Son âme limpide et sans détour, est grande de toute son humilité. Sa foi profonde est toute simple comme l’est sa vie qui se déroule sans heurt, pleine et joyeuse. Dans la paix, sans calcul, Sœur Saint-Hilarion se donne à Dieu et aux autres. En 1908, elle arrive à Magog où elle reçoit sa première et unique obédience. Le Couvent du Sacré-Cœur devient alors pendant un demi-siècle, son milieu de vie et le champ de son apostolat. Elle y cumule de multiples fonctions chapeautées d’un seul titre : cuisinière.

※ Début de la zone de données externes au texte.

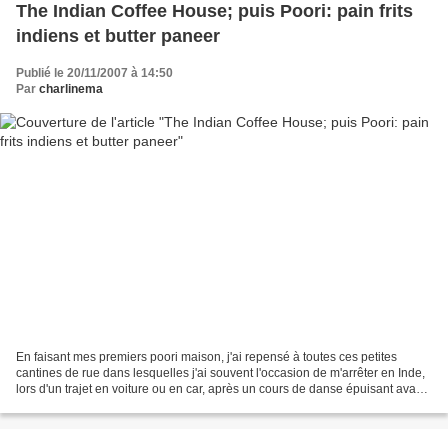
The Indian Coffee House; puis Poori: pain frits
indiens et butter paneer
Publié le 20/11/2007 à 14:50
Par
charlinema
En faisant mes premiers poori maison, j'ai repensé à toutes ces petites
cantines de rue dans lesquelles j'ai souvent l'occasion de m'arrêter en Inde,
lors d'un trajet en voiture ou en car, après un cours de danse épuisant avant
de prendre le bus, ou bien...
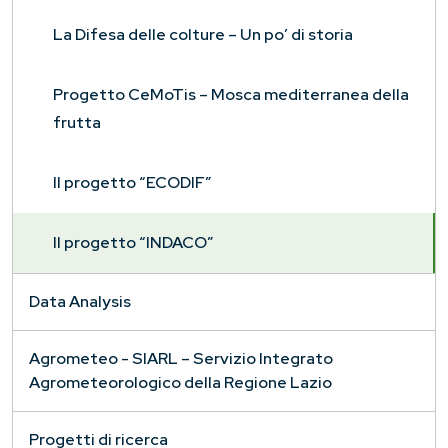
La Difesa delle colture – Un po’ di storia
Progetto CeMoTis – Mosca mediterranea della
frutta
Il progetto “ECODIF”
Il progetto “INDACO”
Data Analysis
Agrometeo - SIARL – Servizio Integrato
Agrometeorologico della Regione Lazio
Progetti di ricerca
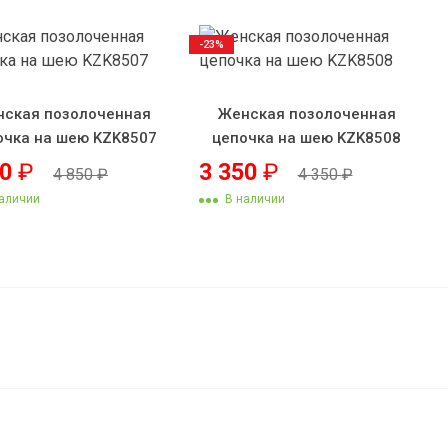
-23%
ская позолоченная
Женская позолоченная
очка на шею KZK8507
цепочка на шею KZK8508
50
₽
3 350
₽
4 850
₽
4 350
₽
аличии
В наличии
5 250
₽
В корзину
4 250
₽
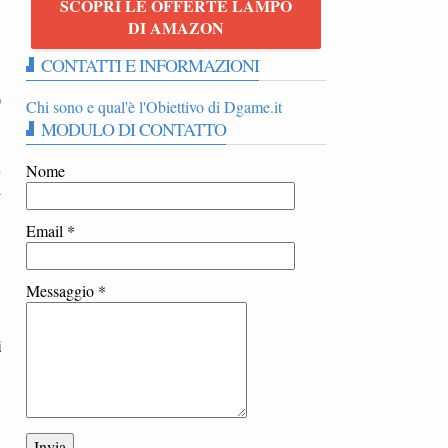
SCOPRI LE OFFERTE LAMPO
n
DI AMAZON
CONTATTI E INFORMAZIONI
O
Chi sono e qual'è l'Obiettivo di Dgame.it
MODULO DI CONTATTO
n
Nome
l
Email
*
Messaggio
*
i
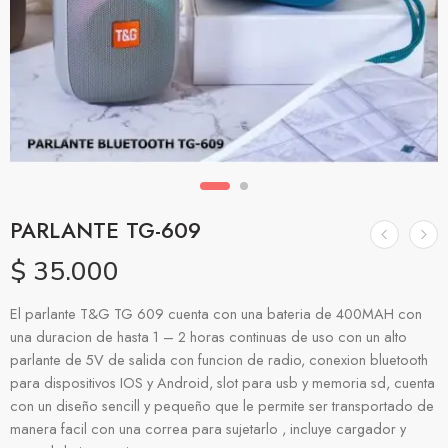
PARLANTE TG-609
$
35.000
El parlante T&G TG 609 cuenta con una bateria de 400MAH con
una duracion de hasta 1 – 2 horas continuas de uso con un alto
parlante de 5V de salida con funcion de radio, conexion bluetooth
para dispositivos IOS y Android, slot para usb y memoria sd, cuenta
con un diseño sencill y pequeño que le permite ser transportado de
manera facil con una correa para sujetarlo , incluye cargador y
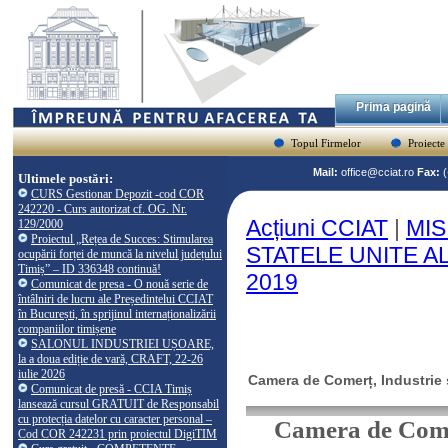
Prima pagină
Topul Firmelor
Proiecte
Mail:
office@cciat.ro
Fax:
Ultimele postări:
CURS Gestionar Depozit -cod COR
242220 - Curs autorizat cf. OG. Nr.
Acțiuni CCIAT
|
MIS
129/2000
Proiectul „Rețea de Succes: Stimularea
STATELE UNITE ALE
ocupării forței de muncă la nivelul județului
Timiș” – ID 336348 continuă!
2019
Comunicat de presa - O nouă serie de
întâlniri de lucru ale Președintelui CCIAT
în București, în sprijinul internaționalizării
companiilor timișene
SALONUL INDUSTRIEI UȘOARE,
la a doua ediție de vară, CRAFT, 22-26
iulie 2026
Camera de Comerț, Industrie ș
Comunicat de presă - CCIA Timiș
lansează cursul GRATUIT de Responsabil
cu protecția datelor cu caracter personal –
Camera de Comer
Cod COR 242231 prin proiectul DigiTIM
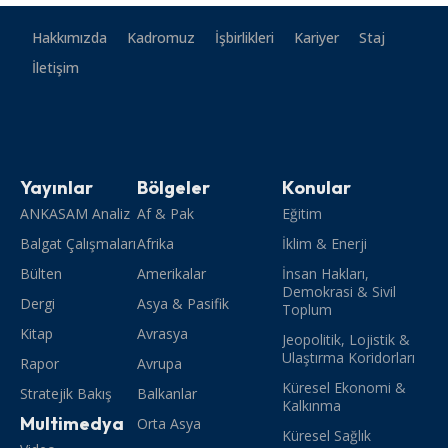
Hakkımızda
Kadromuz
İşbirlikleri
Kariyer
Staj
İletişim
Yayınlar
Bölgeler
Konular
ANKASAM Analiz
Af & Pak
Eğitim
Balgat Çalışmaları
Afrika
İklim & Enerji
Bülten
Amerikalar
İnsan Hakları,
Demokrasi & Sivil
Dergi
Asya & Pasifik
Toplum
Kitap
Avrasya
Jeopolitik, Lojistik &
Ulaştırma Koridorları
Rapor
Avrupa
Küresel Ekonomi &
Stratejik Bakış
Balkanlar
Kalkınma
Multimedya
Orta Asya
Küresel Sağlık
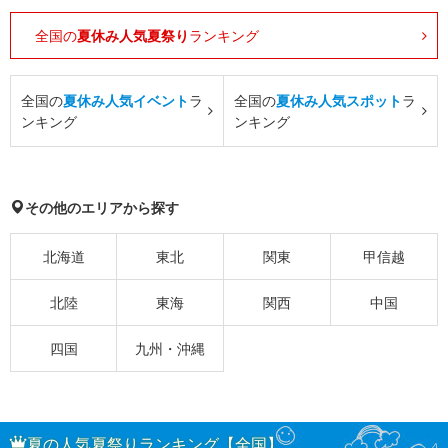
全国の
夏休み人気夏祭り
ランキング
全国の
夏休み人気イベント
ラ
全国の
夏休み人気スポット
ラ
ンキング
ンキング
その他のエリアから探す
北海道
東北
関東
甲信越
北陸
東海
関西
中国
四国
九州・沖縄
夏の人気夏祭りランキング【全国】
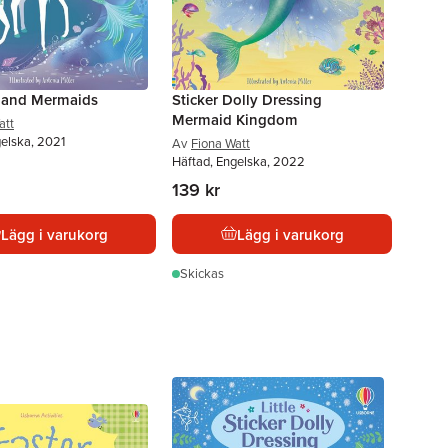
 and Mermaids
Sticker Dolly Dressing
Mermaid Kingdom
att
gelska, 2021
Av
Fiona Watt
Häftad, Engelska, 2022
139 kr
Lägg i varukorg
Lägg i varukorg
Skickas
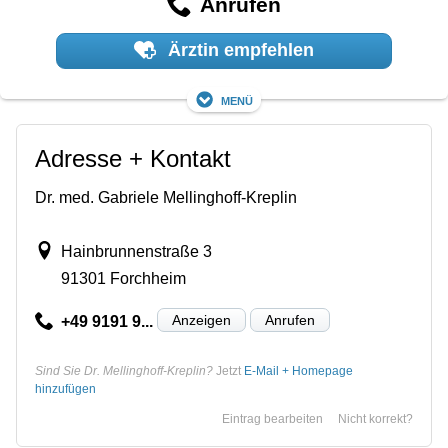
Anrufen
Ärztin empfehlen
Menü
Adresse + Kontakt
Dr. med. Gabriele Mellinghoff-Kreplin
Hainbrunnenstraße 3
91301 Forchheim
Anzeigen
Anrufen
+49 9191 9...
Sind Sie Dr. Mellinghoff-Kreplin?
Jetzt
E-Mail + Homepage
hinzufügen
Eintrag bearbeiten
Nicht korrekt?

« Sœur Saint-Hilarion est bonne comme le pain qu’elle pétrit », dit Monsieur le Curé. Devant les larcins commis par les élèves qui prélèvent leur goûter à même son jardin, elle ne sait pas gronder. Maternelle, elle sourit. « Ces mignonnes ont tant de plaisir à manger les tomates, chaudes de soleil! » C’est si bon! Bonne, condescendante, généreuse, joyeuse, telle est Soeur Saint-Hilarion. Elle était de cette bonne étoffe dont on fait les saintes du Paradis!
CLÉMENCE DOUX
En 1905, incapable d’accepter la sécularisation, Soeur Séraphine demande à partir à l’étranger. Refus de Mère Rose de Sainte-Marie; pour quelle raison? Soeur Séraphine est enseignante alors qu’en Amérique, on réclame une recrue adonnée aux travaux domestiques. Sœur Séraphine accepte de changer de carrière : abandonner l’enseignement, être affectée aux soins du ménage et aux travaux manuels.
Après 3 ans, elle dut quitter son cher Newport pour aller fonder à Valcourt. Ce fut un détachement, mais une joie lui était réservée : l’enseignement aux petits. Pendant 13 ans, elle mit au profit de ses catéchisés, ses talents de narratrice. La bonne nouvelle de Jésus-Christ était annoncée avec ardeur, les fêtes liturgiques préparées avec ferveur! On se souvient de ses crèches originales, où la sainte Famille était entourée de petits animaux vivants, de poupées, et de multiples personnages… Et la fête du Sacré-Cœur? Célébrée en grande liesse, avec feux d’artifice illuminant glorieusement la statue… Et la fête de saint Joseph, et les fêtes de la Sainte Vierge! Sa piété et sa créativité rivalisaient ces jours-là… Tout le monde aimait Soeur Séraphine. Les petits garçons l’adoraient… les grands lui jouaient des tours et elle riait avec eux…
À l’âge de 75 ans, elle exprima le désir d’aller mourir en France. Là, entourée de pieux souvenirs d’outre-mer, elle pense à son cher Newport, à son cher Canada. « Si l’on ouvre mon cœur après ma mort, on y lira : Canada! Canada! », confia-t-elle.